● **Exercise goal**
Here are some records; copy every line that holds the word "Soft".

___ Dataset records ___

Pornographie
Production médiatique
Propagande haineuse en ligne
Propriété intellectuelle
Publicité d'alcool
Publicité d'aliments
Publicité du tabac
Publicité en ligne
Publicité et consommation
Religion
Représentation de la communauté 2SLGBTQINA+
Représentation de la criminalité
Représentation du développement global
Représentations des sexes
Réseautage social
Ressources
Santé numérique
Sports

___
___ Dataset records ___

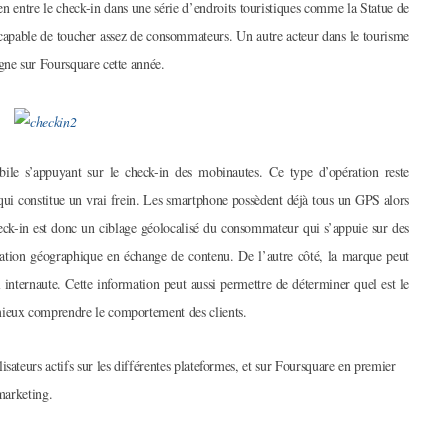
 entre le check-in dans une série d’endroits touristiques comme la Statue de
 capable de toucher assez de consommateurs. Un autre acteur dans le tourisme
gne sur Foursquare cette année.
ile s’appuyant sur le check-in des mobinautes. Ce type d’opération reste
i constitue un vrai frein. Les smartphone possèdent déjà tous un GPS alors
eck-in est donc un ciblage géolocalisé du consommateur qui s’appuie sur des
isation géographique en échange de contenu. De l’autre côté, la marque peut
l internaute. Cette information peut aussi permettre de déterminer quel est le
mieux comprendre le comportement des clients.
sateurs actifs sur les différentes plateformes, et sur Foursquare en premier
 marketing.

___
___ Dataset records ___

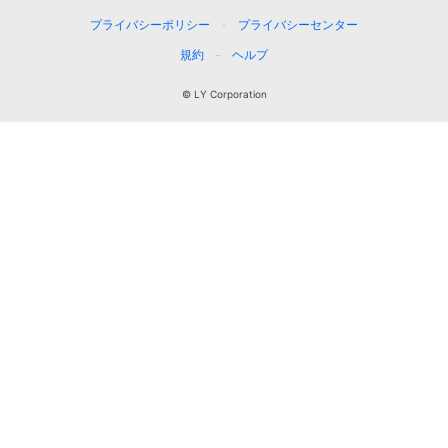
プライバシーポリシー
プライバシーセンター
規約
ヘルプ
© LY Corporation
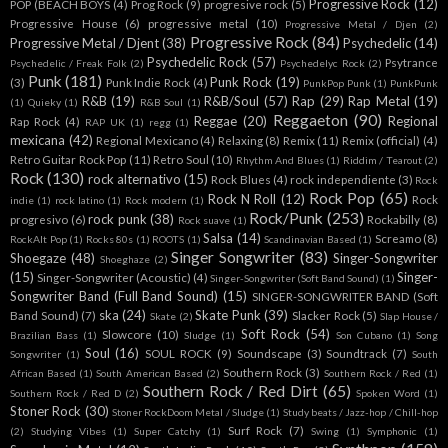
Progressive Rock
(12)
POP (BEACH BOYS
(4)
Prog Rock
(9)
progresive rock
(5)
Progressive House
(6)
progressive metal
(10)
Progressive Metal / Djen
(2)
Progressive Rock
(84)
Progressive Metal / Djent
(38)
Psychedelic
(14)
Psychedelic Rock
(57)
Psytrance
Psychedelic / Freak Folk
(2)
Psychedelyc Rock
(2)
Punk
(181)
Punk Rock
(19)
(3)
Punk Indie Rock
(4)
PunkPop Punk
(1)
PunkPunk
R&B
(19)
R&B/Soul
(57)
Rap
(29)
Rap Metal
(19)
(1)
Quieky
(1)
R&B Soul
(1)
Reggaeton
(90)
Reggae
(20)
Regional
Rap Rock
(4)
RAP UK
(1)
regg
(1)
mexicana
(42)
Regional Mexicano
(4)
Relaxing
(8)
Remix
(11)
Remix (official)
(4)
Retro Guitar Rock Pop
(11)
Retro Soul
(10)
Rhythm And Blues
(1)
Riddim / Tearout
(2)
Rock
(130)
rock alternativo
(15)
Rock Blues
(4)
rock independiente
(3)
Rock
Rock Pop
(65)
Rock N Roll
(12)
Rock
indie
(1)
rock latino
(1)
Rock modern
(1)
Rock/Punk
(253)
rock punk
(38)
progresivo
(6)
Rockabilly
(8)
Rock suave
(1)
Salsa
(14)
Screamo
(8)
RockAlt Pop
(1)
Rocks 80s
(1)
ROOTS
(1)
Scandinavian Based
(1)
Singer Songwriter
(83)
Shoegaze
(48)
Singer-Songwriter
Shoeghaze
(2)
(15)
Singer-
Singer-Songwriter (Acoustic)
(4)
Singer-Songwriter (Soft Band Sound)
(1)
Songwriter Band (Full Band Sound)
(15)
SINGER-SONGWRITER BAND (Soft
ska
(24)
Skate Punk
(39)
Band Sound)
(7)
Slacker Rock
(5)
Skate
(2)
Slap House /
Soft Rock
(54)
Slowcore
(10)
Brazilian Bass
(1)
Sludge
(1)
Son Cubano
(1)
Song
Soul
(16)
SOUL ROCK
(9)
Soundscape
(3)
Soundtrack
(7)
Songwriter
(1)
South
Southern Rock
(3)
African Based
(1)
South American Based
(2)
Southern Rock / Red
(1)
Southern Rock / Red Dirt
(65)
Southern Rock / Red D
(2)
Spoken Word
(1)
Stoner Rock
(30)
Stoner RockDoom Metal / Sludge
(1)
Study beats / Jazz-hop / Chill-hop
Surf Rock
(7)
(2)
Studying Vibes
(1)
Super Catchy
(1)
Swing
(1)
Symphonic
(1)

___

● **Response to the exercise**
Singer-Songwriter (Soft Band Sound)
SINGER-SONGWRITER BAND (Soft
Soft Rock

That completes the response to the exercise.